Just thought you Froggy people should know this is going on, the ad is from Australian Pet Link:


Posted by groov (SA) on 1-Sep-04 11:13 AM AEST 
To reply to this advertisement email [email protected]

hi the ad below this is wrong the web site is 
www.frogs-for-sale.com 

here's a web page for all sorts of frogs that will be for sale around NOV --- DEC 04 the white lips could be even earlier www.frogs.for.sale.com can ship them where permited $20 postage and packing and sent to your front door express mail! alive guarantee


----------



## instar (Sep 1, 2004)

Thanks Afro.


----------



## rodentrancher (Sep 1, 2004)

He must have the right way of breeding them, if he's got em ready to go in November?


----------



## rodentrancher (Sep 1, 2004)

He must have the right way of breeding them, if he's got em ready to go in November?


----------



## africancichlidau (Sep 2, 2004)

Just a shame he doesn't have the right way of transporting them eh?


----------



## rodentrancher (Sep 2, 2004)

Yeah Afro Express mail sounds a bit iffy to me!


----------



## Fuscus (Sep 2, 2004)

URS has a large number of white-lipped in at the moment. But be quick, they are not going to remain unsold for long.


----------



## Nome (Sep 2, 2004)

Frogs wouldn't survive in the post, would they?
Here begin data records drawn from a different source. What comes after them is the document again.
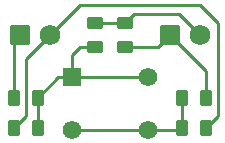
<source format=gtl>
G04 Layer_Physical_Order=1*
G04 Layer_Color=255*
%FSLAX25Y25*%
%MOIN*%
G70*
G01*
G75*
G04:AMPARAMS|DCode=10|XSize=39.37mil|YSize=51.18mil|CornerRadius=4.92mil|HoleSize=0mil|Usage=FLASHONLY|Rotation=90.000|XOffset=0mil|YOffset=0mil|HoleType=Round|Shape=RoundedRectangle|*
%AMROUNDEDRECTD10*
21,1,0.03937,0.04134,0,0,90.0*
21,1,0.02953,0.05118,0,0,90.0*
1,1,0.00984,0.02067,0.01476*
1,1,0.00984,0.02067,-0.01476*
1,1,0.00984,-0.02067,-0.01476*
1,1,0.00984,-0.02067,0.01476*
%
%ADD10ROUNDEDRECTD10*%
G04:AMPARAMS|DCode=11|XSize=39.37mil|YSize=51.18mil|CornerRadius=4.92mil|HoleSize=0mil|Usage=FLASHONLY|Rotation=180.000|XOffset=0mil|YOffset=0mil|HoleType=Round|Shape=RoundedRectangle|*
%AMROUNDEDRECTD11*
21,1,0.03937,0.04134,0,0,180.0*
21,1,0.02953,0.05118,0,0,180.0*
1,1,0.00984,-0.01476,0.02067*
1,1,0.00984,0.01476,0.02067*
1,1,0.00984,0.01476,-0.02067*
1,1,0.00984,-0.01476,-0.02067*
%
%ADD11ROUNDEDRECTD11*%
%ADD12C,0.01000*%
%ADD13C,0.06200*%
%ADD14R,0.06200X0.06200*%
G04:AMPARAMS|DCode=15|XSize=68mil|YSize=68mil|CornerRadius=10.2mil|HoleSize=0mil|Usage=FLASHONLY|Rotation=270.000|XOffset=0mil|YOffset=0mil|HoleType=Round|Shape=RoundedRectangle|*
%AMROUNDEDRECTD15*
21,1,0.06800,0.04760,0,0,270.0*
21,1,0.04760,0.06800,0,0,270.0*
1,1,0.02040,-0.02380,-0.02380*
1,1,0.02040,-0.02380,0.02380*
1,1,0.02040,0.02380,0.02380*
1,1,0.02040,0.02380,-0.02380*
%
%ADD15ROUNDEDRECTD15*%
%ADD16C,0.06800*%
D10*
X45000Y36063D02*
D03*
Y43937D02*
D03*
X35000D02*
D03*
Y36063D02*
D03*
D11*
X8063Y9000D02*
D03*
X15937D02*
D03*
X71937D02*
D03*
X64063D02*
D03*
X8063Y19000D02*
D03*
X15937D02*
D03*
X71937D02*
D03*
X64063D02*
D03*
D12*
X35000Y43937D02*
X45000D01*
X48063Y47000D02*
X63000D01*
X70000Y40000D01*
X15937Y9000D02*
Y19000D01*
X52795Y8142D02*
X63205D01*
X64063Y9000D01*
Y19000D01*
X12000Y32000D02*
X20000Y40000D01*
X12000Y12937D02*
Y32000D01*
X8063Y9000D02*
X12000Y12937D01*
X8063Y38063D02*
X10000Y40000D01*
X8063Y19000D02*
Y38063D01*
X45000Y36063D02*
X56063D01*
X60000Y40000D01*
X71937Y19000D02*
Y28063D01*
X60000Y40000D02*
X71937Y28063D01*
X22795Y25858D02*
X27205D01*
X15937Y19000D02*
X22795Y25858D01*
X27205D02*
X52795D01*
X34937Y36000D02*
X35000Y36063D01*
X30000Y36000D02*
X34937D01*
X27205Y33205D02*
X30000Y36000D01*
X27205Y25858D02*
Y33205D01*
X71937Y9000D02*
X76000Y13063D01*
Y44000D01*
X45000Y43937D02*
X48063Y47000D01*
X20000Y40000D02*
X30000Y50000D01*
X70000D01*
X76000Y44000D01*
X27205Y8142D02*
X52795D01*
D13*
Y25858D02*
D03*
Y8142D02*
D03*
X27205D02*
D03*
D14*
Y25858D02*
D03*
D15*
X10000Y40000D02*
D03*
X60000D02*
D03*
D16*
X20000D02*
D03*
X70000D02*
D03*
M02*

</source>
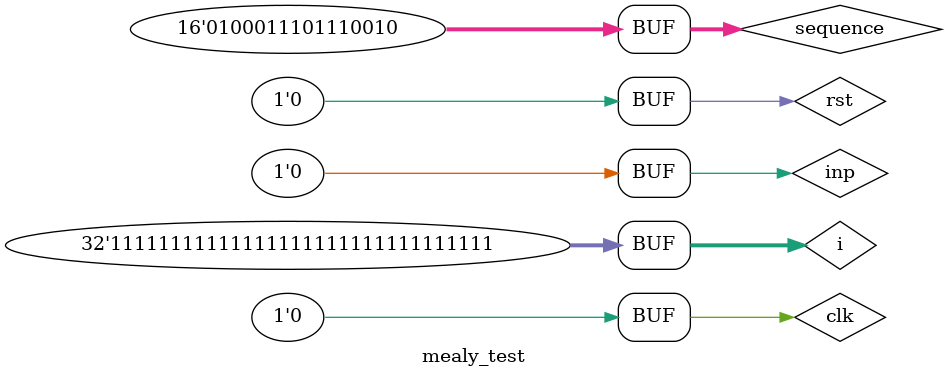
<source format=v>
module mealy( clk, rst, inp, outp);
input clk, rst, inp;
output outp;
reg [1:0] state;
reg outp;
always @( posedge clk, posedge rst ) begin
if( rst ) begin
state <= 2'b00;
outp <= 0;
end
else begin
case( state )
2'b00: begin
if( inp ) begin
state <= 2'b01;
outp <= 0;
end
else begin
state <= 2'b10;
outp <= 0;
end
end
2'b01: begin
if( inp ) begin
state <= 2'b00;
outp <= 1;
end
else begin
state <= 2'b10;
outp <= 0;
end
end
2'b10: begin
if( inp ) begin
state <= 2'b01;
outp <= 0;
end
else begin
state <= 2'b00;
outp <= 1;
end
end

default: begin
state <= 2'b00;
outp <= 0;
end
endcase
end
end
endmodule

// Test Bench
module mealy_test;
reg clk, rst, inp;
wire outp;
reg[15:0] sequence;
integer i;
mealy duty( clk, rst, inp, outp);
initial
begin
clk = 0;
rst = 1;
sequence = 16'b0100_0111_0111_0010;
#5 rst = 0;
for( i = 15; i >=0 ; i = i - 1)
begin
inp = sequence[i];
#2 clk = 1;
#2 clk = 0;
$display("State = ", duty.state, " Input = ", inp, ", Output = ", outp);
end
// testing;
end

// task testing;
// for( i = 0; i <= 15; i = i + 1)
// begin
// inp = $random % 2;
// #2 clk = 1;
// #2 clk = 0;
// $display("State = ", duty.state, " Input = ", inp, ", Output =", outp);
// end
// endtask
endmodule

</source>
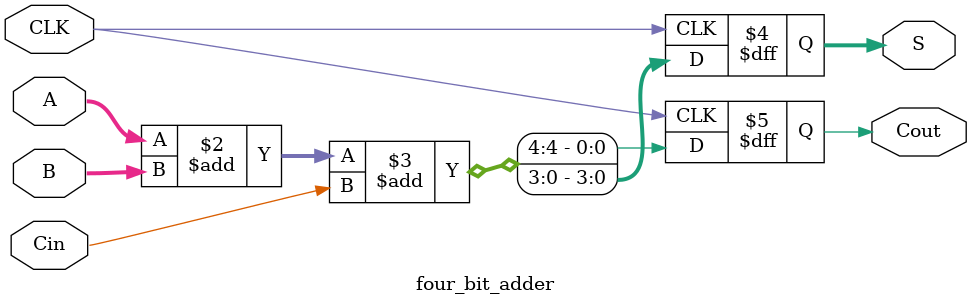
<source format=v>
module four_bit_adder (
    input [3:0] A,
    input [3:0] B,
    input Cin,
    input CLK,
    output reg [3:0] S,
    output reg Cout
);

reg [4:0] sum;

always @(posedge CLK) begin
    sum = A + B + Cin;
    S = sum[3:0];
    Cout = sum[4];
end

endmodule
</source>
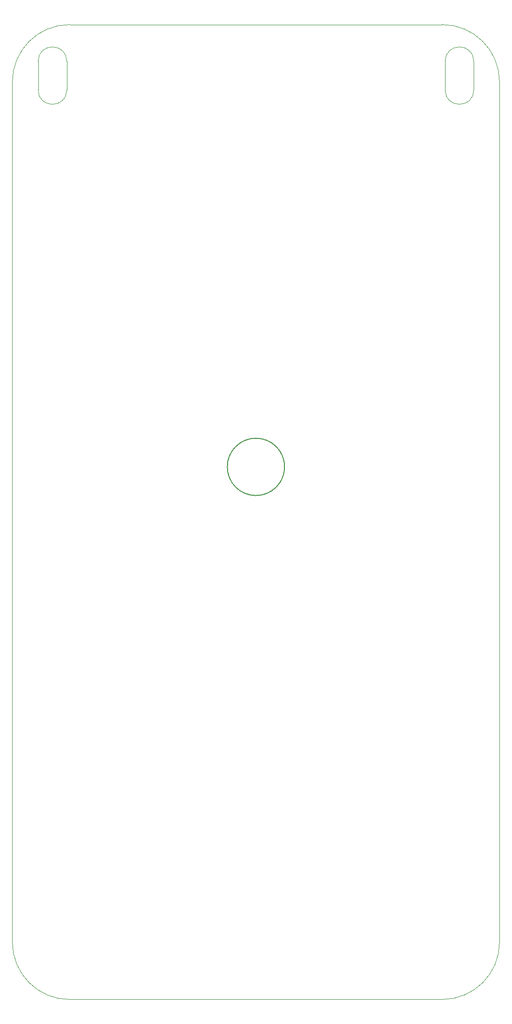
<source format=gbr>
G04 #@! TF.GenerationSoftware,KiCad,Pcbnew,(5.1.2-1)-1*
G04 #@! TF.CreationDate,2020-05-18T22:01:47-05:00*
G04 #@! TF.ProjectId,Interactive Core Memory Badge (Logic) v0.3,496e7465-7261-4637-9469-766520436f72,0.3*
G04 #@! TF.SameCoordinates,Original*
G04 #@! TF.FileFunction,Profile,NP*
%FSLAX46Y46*%
G04 Gerber Fmt 4.6, Leading zero omitted, Abs format (unit mm)*
G04 Created by KiCad (PCBNEW (5.1.2-1)-1) date 2020-05-18 22:01:47*
%MOMM*%
%LPD*%
G04 APERTURE LIST*
%ADD10C,0.050000*%
%ADD11C,0.150000*%
G04 APERTURE END LIST*
D10*
X33005000Y36100000D02*
G75*
G02X38005000Y36100000I2500000J0D01*
G01*
X38005000Y31100000D02*
G75*
G02X33005000Y31100000I-2500000J0D01*
G01*
X33005000Y36100000D02*
X33005000Y31100000D01*
X38005000Y36100000D02*
X38005000Y31100000D01*
X-33000000Y31100000D02*
G75*
G02X-38000000Y31100000I-2500000J0D01*
G01*
X-38000000Y36100000D02*
G75*
G02X-33000000Y36100000I2500000J0D01*
G01*
X-42500000Y32500000D02*
G75*
G02X-32500000Y42500000I10000000J0D01*
G01*
X-33000000Y36100000D02*
X-33000000Y31100000D01*
X-38000000Y36100000D02*
X-38000000Y31100000D01*
X42500000Y32500000D02*
X42500000Y-117500000D01*
X-32500000Y42500000D02*
X32500000Y42500000D01*
X32500000Y42500000D02*
G75*
G02X42500000Y32500000I0J-10000000D01*
G01*
X42500000Y-117500000D02*
G75*
G02X32500000Y-127500000I-10000000J0D01*
G01*
X-32500000Y-127500000D02*
G75*
G02X-42500000Y-117500000I0J10000000D01*
G01*
D11*
X5000000Y-34625000D02*
G75*
G03X5000000Y-34625000I-5000000J0D01*
G01*
D10*
X-32500000Y-127500000D02*
X32500000Y-127500000D01*
X-42500000Y32500000D02*
X-42500000Y-117500000D01*
M02*

</source>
Those delivery vans get left in the sun, etc. :?


----------



## instar (Sep 2, 2004)

Very bad biz idea, I wasnt really paying much attention to that, lol. its right up there with the "Mr Asparagus" van on the list of failed ventures. :lol:


----------



## africancichlidau (Sep 2, 2004)

NO animal should ever be exposed to the rigours of travel via Australia Post!! Except perhaps feeder insects


----------



## Guest (Sep 2, 2004)

There is a great frog and turtle forum on www.aussiereptiles.com


----------



## soulweaver (Sep 2, 2004)

yeah there is baritji i've seen that too


----------



## rodentrancher (Sep 2, 2004)

Hey Afro, maybe the Australia Post Express Post thingo only works here in S.A??? LOL!


----------